Spent a thoroughly enjoyable morning with Centrale Supélec students last Tuesday 20th January. Many thanks to English lecturer Divya Madhavan for organising everything and for her warm welcome. After my talk, it was great to have a question and answer session with the students who also offered an interesting analysis of Wilfred Owen’s poem, “Anthem for Doomed Youth”:

What passing-bells for these who die as cattle?

Only the monstrous anger of the guns.

Only the stuttering rifles' rapid rattle

Can patter out their hasty orisons.

No mockeries now for them; no prayers nor bells;

Nor any voice of mourning save the choirs, –

The shrill, demented choirs of wailing shells;

And bugles calling for them from sad shires.

What candles may be held to speed them all?

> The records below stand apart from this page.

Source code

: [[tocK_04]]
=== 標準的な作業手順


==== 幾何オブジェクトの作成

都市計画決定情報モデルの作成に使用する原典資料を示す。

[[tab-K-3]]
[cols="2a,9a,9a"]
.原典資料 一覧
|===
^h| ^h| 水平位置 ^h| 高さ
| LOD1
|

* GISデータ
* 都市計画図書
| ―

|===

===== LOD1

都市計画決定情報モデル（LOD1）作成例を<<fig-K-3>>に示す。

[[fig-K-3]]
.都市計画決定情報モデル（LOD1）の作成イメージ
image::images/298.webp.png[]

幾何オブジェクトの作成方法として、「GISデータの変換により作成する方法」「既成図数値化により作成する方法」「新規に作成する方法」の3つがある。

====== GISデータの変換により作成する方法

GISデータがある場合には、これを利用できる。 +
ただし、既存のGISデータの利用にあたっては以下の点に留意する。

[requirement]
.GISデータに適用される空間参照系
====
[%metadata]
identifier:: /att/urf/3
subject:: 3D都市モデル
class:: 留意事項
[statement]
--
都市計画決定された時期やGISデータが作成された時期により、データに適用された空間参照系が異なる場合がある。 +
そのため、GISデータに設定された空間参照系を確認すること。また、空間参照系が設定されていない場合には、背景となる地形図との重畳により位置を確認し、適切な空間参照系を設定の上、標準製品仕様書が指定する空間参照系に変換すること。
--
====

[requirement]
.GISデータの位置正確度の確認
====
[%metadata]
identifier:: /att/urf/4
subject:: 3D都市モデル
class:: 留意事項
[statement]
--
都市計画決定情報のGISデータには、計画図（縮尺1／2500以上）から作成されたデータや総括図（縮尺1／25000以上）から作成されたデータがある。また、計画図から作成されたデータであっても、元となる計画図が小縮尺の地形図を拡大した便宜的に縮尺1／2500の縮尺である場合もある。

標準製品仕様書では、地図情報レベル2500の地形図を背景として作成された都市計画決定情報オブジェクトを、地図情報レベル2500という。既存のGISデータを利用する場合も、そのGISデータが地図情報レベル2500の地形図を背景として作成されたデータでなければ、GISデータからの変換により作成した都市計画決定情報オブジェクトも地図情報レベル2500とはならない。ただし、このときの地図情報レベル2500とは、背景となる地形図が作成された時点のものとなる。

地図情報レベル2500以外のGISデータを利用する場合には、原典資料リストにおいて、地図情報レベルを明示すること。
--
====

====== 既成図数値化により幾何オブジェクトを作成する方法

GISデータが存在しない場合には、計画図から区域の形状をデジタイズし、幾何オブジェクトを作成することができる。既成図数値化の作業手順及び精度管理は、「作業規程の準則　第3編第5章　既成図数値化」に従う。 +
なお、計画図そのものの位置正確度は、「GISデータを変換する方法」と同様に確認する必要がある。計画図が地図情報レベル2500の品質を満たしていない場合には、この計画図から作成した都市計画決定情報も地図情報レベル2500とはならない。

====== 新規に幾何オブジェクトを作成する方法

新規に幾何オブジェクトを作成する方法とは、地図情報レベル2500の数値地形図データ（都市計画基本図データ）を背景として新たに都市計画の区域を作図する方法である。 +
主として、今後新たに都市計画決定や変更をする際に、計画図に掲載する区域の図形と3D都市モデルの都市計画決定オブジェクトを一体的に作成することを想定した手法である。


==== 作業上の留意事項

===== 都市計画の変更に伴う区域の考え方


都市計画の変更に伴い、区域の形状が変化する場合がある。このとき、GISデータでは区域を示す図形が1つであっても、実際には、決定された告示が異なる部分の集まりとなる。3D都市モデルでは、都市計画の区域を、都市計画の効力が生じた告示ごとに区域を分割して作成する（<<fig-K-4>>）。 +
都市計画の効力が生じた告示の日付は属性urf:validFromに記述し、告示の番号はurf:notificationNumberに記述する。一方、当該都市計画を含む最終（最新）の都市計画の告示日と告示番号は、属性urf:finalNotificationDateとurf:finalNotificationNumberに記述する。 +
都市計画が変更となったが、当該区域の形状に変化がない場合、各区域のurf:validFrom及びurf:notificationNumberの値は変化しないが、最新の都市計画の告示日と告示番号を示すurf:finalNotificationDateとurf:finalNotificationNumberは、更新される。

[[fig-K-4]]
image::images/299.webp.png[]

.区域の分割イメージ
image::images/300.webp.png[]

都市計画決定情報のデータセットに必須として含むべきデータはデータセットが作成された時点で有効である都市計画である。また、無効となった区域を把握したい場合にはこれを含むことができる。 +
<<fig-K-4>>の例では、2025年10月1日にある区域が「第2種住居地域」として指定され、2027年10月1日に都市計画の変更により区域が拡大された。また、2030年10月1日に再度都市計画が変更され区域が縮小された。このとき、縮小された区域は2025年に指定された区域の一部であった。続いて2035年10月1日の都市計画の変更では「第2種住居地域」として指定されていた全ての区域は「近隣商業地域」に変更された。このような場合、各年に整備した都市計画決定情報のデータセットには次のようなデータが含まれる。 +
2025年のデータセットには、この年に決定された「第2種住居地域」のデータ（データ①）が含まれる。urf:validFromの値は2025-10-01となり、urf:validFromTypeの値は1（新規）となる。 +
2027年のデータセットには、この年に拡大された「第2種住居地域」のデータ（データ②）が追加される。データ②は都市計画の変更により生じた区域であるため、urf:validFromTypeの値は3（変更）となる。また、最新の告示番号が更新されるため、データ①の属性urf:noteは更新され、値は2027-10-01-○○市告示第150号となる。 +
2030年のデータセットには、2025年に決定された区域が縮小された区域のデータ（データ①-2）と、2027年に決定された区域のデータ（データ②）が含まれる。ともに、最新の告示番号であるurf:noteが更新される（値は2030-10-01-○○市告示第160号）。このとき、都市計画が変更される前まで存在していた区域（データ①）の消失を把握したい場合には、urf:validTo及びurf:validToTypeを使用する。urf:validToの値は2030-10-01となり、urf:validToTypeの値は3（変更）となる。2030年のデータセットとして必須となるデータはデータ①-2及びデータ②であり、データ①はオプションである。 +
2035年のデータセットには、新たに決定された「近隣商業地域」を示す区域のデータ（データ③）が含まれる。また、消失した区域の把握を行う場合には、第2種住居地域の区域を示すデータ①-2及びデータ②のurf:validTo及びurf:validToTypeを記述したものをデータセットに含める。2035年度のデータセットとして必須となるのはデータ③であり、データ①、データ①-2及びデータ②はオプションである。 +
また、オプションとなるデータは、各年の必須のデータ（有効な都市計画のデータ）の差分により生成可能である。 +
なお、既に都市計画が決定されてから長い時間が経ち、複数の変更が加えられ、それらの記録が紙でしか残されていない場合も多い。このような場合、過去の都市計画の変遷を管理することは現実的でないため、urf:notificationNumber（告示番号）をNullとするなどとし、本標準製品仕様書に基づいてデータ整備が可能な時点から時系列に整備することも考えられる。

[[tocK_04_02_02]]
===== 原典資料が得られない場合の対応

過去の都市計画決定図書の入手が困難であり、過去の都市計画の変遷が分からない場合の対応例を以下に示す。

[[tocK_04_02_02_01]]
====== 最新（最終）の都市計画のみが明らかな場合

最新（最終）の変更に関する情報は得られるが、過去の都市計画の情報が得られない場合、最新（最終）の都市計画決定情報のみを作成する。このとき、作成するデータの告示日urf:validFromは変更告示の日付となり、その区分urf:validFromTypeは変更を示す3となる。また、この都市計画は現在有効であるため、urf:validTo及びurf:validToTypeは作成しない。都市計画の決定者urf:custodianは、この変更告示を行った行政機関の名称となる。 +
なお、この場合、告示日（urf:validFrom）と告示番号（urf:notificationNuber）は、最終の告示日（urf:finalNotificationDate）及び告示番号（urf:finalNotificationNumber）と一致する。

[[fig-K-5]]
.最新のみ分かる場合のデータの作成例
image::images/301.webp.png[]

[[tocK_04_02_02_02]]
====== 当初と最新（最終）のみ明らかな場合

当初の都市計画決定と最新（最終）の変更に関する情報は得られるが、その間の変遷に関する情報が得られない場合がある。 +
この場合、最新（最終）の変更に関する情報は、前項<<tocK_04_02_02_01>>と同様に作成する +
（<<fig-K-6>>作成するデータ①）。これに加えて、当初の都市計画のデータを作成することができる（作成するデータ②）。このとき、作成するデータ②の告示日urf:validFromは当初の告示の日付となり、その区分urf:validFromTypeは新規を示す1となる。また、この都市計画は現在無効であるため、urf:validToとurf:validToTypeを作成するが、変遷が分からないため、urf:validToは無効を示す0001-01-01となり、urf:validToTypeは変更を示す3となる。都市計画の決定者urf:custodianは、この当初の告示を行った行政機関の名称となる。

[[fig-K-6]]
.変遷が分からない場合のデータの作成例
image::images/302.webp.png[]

Not in the hands of boys but in their eyes

Shall shine the holy glimmers of goodbyes.

The pallor of girls' brows shall be their pall;

Their flowers the tenderness of patient minds,

And each slow dusk a drawing-down of blinds.

Written around September / October 1917, the poem offers a moving portrait of those soldiers who are cut down in their prime in battle. Not for them the traditional ceremonies we associate with death, their passing will be signalled by the sounds and sights of the fighting itself, and especially by the speeding bullets and falling shells. And for every day of this seemingly never-ending war, the approach of night is seen as a means by which Nature herself shows respect to these fallen men.